____ Information

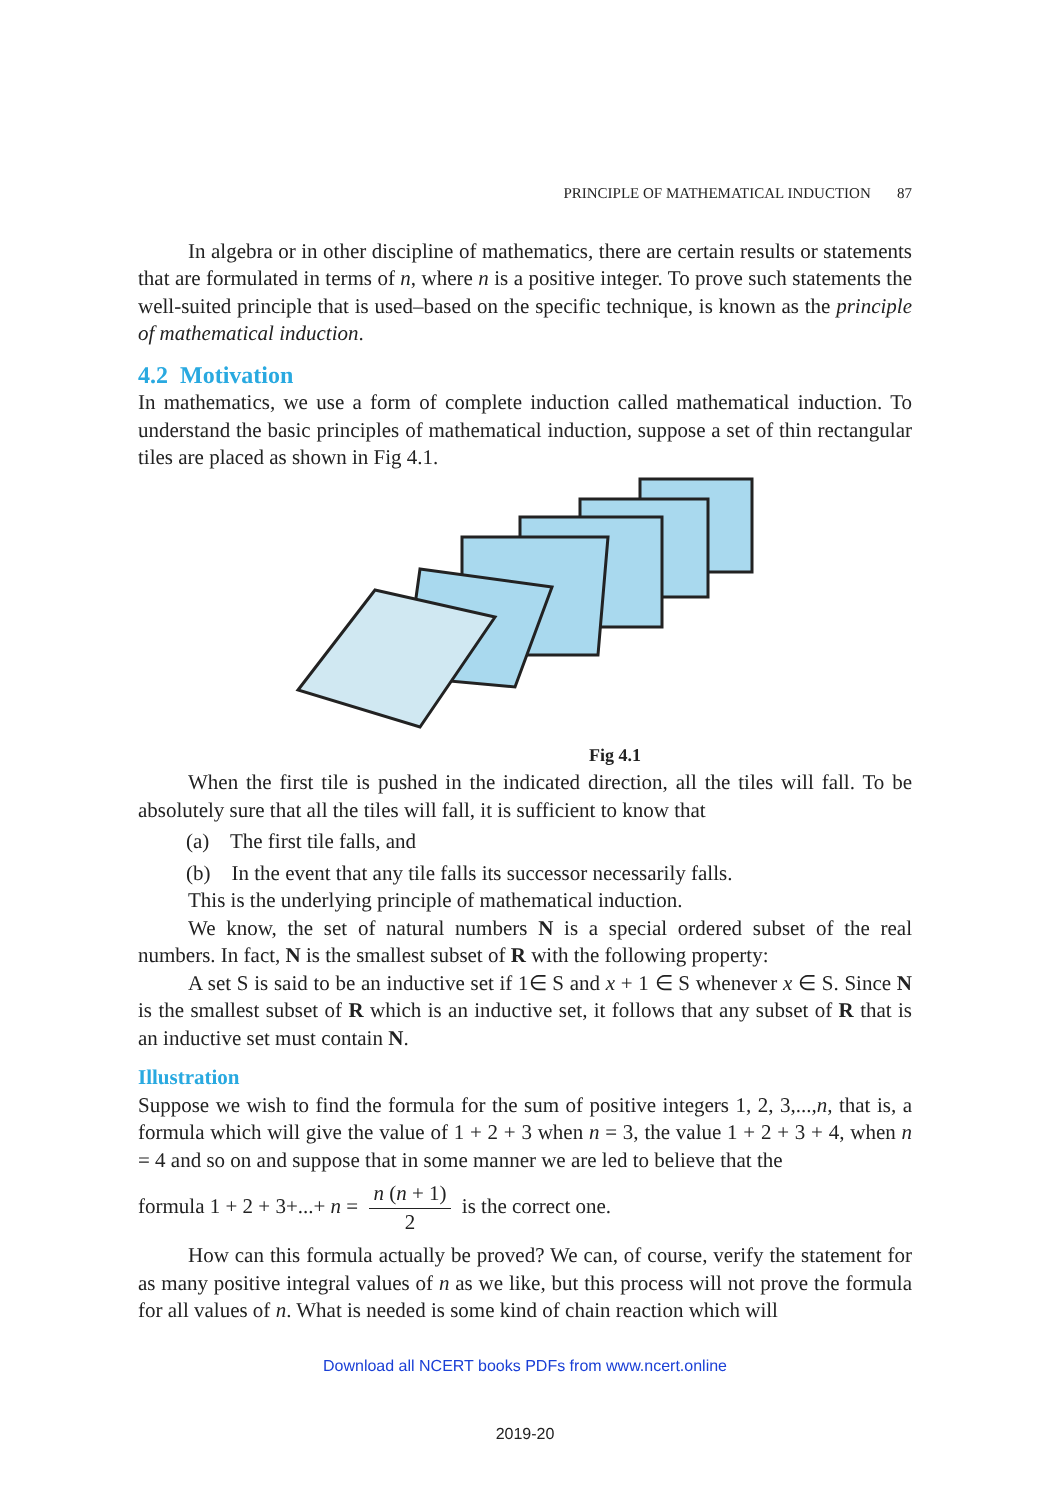PRINCIPLE OF MATHEMATICAL INDUCTION 87
In algebra or in other discipline of mathematics, there are certain results or statements that are formulated in terms of n, where n is a positive integer. To prove such statements the well-suited principle that is used–based on the specific technique, is known as the principle of mathematical induction.
4.2 Motivation
In mathematics, we use a form of complete induction called mathematical induction. To understand the basic principles of mathematical induction, suppose a set of thin rectangular tiles are placed as shown in Fig 4.1.
Fig 4.1
When the first tile is pushed in the indicated direction, all the tiles will fall. To be absolutely sure that all the tiles will fall, it is sufficient to know that
(a) The first tile falls, and
(b) In the event that any tile falls its successor necessarily falls.
This is the underlying principle of mathematical induction.
We know, the set of natural numbers N is a special ordered subset of the real numbers. In fact, N is the smallest subset of R with the following property:
A set S is said to be an inductive set if 1∈ S and x + 1 ∈ S whenever x ∈ S. Since N is the smallest subset of R which is an inductive set, it follows that any subset of R that is an inductive set must contain N.
Illustration
Suppose we wish to find the formula for the sum of positive integers 1, 2, 3,...,n, that is, a formula which will give the value of 1 + 2 + 3 when n = 3, the value 1 + 2 + 3 + 4, when n = 4 and so on and suppose that in some manner we are led to believe that the
formula 1 + 2 + 3+...+ n = n (n + 1) 2 is the correct one.
How can this formula actually be proved? We can, of course, verify the statement for as many positive integral values of n as we like, but this process will not prove the formula for all values of n. What is needed is some kind of chain reaction which will
Download all NCERT books PDFs from www.ncert.online
2019-20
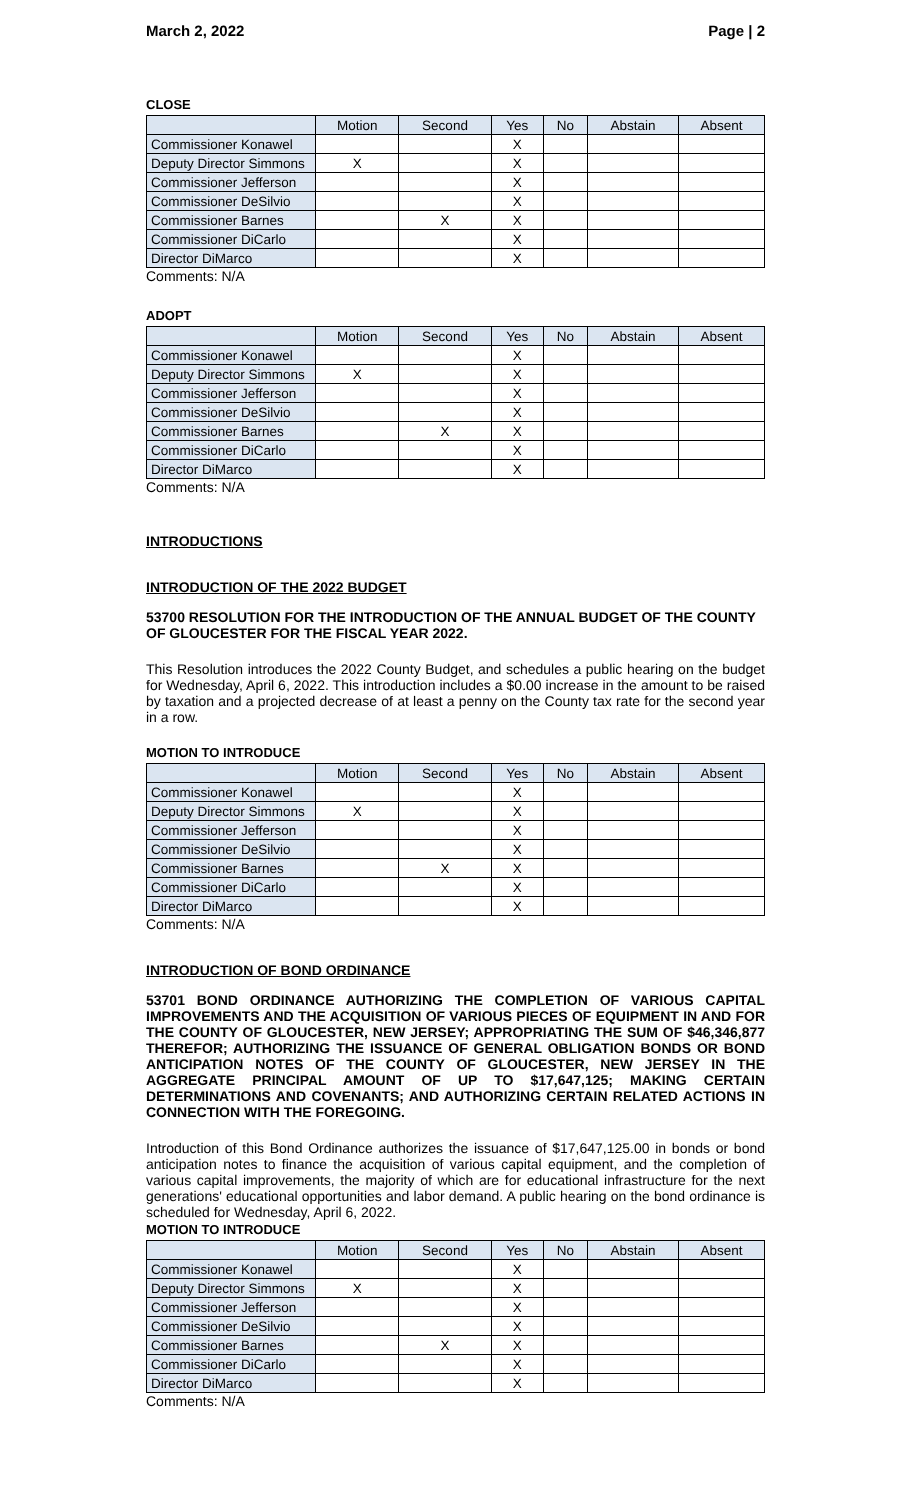March 2, 2022 Page | 2
CLOSE
| | Motion | Second | Yes | No | Abstain | Absent |
| --- | --- | --- | --- | --- | --- | --- |
| Commissioner Konawel | | | X | | | |
| Deputy Director Simmons | X | | X | | | |
| Commissioner Jefferson | | | X | | | |
| Commissioner DeSilvio | | | X | | | |
| Commissioner Barnes | | X | X | | | |
| Commissioner DiCarlo | | | X | | | |
| Director DiMarco | | | X | | | |
Comments: N/A
ADOPT
| | Motion | Second | Yes | No | Abstain | Absent |
| --- | --- | --- | --- | --- | --- | --- |
| Commissioner Konawel | | | X | | | |
| Deputy Director Simmons | X | | X | | | |
| Commissioner Jefferson | | | X | | | |
| Commissioner DeSilvio | | | X | | | |
| Commissioner Barnes | | X | X | | | |
| Commissioner DiCarlo | | | X | | | |
| Director DiMarco | | | X | | | |
Comments: N/A
INTRODUCTIONS
INTRODUCTION OF THE 2022 BUDGET
53700 RESOLUTION FOR THE INTRODUCTION OF THE ANNUAL BUDGET OF THE COUNTY OF GLOUCESTER FOR THE FISCAL YEAR 2022.
This Resolution introduces the 2022 County Budget, and schedules a public hearing on the budget for Wednesday, April 6, 2022. This introduction includes a $0.00 increase in the amount to be raised by taxation and a projected decrease of at least a penny on the County tax rate for the second year in a row.
MOTION TO INTRODUCE
| | Motion | Second | Yes | No | Abstain | Absent |
| --- | --- | --- | --- | --- | --- | --- |
| Commissioner Konawel | | | X | | | |
| Deputy Director Simmons | X | | X | | | |
| Commissioner Jefferson | | | X | | | |
| Commissioner DeSilvio | | | X | | | |
| Commissioner Barnes | | X | X | | | |
| Commissioner DiCarlo | | | X | | | |
| Director DiMarco | | | X | | | |
Comments: N/A
INTRODUCTION OF BOND ORDINANCE
53701 BOND ORDINANCE AUTHORIZING THE COMPLETION OF VARIOUS CAPITAL IMPROVEMENTS AND THE ACQUISITION OF VARIOUS PIECES OF EQUIPMENT IN AND FOR THE COUNTY OF GLOUCESTER, NEW JERSEY; APPROPRIATING THE SUM OF $46,346,877 THEREFOR; AUTHORIZING THE ISSUANCE OF GENERAL OBLIGATION BONDS OR BOND ANTICIPATION NOTES OF THE COUNTY OF GLOUCESTER, NEW JERSEY IN THE AGGREGATE PRINCIPAL AMOUNT OF UP TO $17,647,125; MAKING CERTAIN DETERMINATIONS AND COVENANTS; AND AUTHORIZING CERTAIN RELATED ACTIONS IN CONNECTION WITH THE FOREGOING.
Introduction of this Bond Ordinance authorizes the issuance of $17,647,125.00 in bonds or bond anticipation notes to finance the acquisition of various capital equipment, and the completion of various capital improvements, the majority of which are for educational infrastructure for the next generations' educational opportunities and labor demand. A public hearing on the bond ordinance is scheduled for Wednesday, April 6, 2022.
MOTION TO INTRODUCE
| | Motion | Second | Yes | No | Abstain | Absent |
| --- | --- | --- | --- | --- | --- | --- |
| Commissioner Konawel | | | X | | | |
| Deputy Director Simmons | X | | X | | | |
| Commissioner Jefferson | | | X | | | |
| Commissioner DeSilvio | | | X | | | |
| Commissioner Barnes | | X | X | | | |
| Commissioner DiCarlo | | | X | | | |
| Director DiMarco | | | X | | | |
Comments: N/A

________

Check each line of the material for "first". Copy the ones that have it.

When the first tile is pushed in the indicated direction, all the tiles will fall. To be absolutely sure that all the tiles will fall, it is sufficient to know that
(a) The first tile falls, and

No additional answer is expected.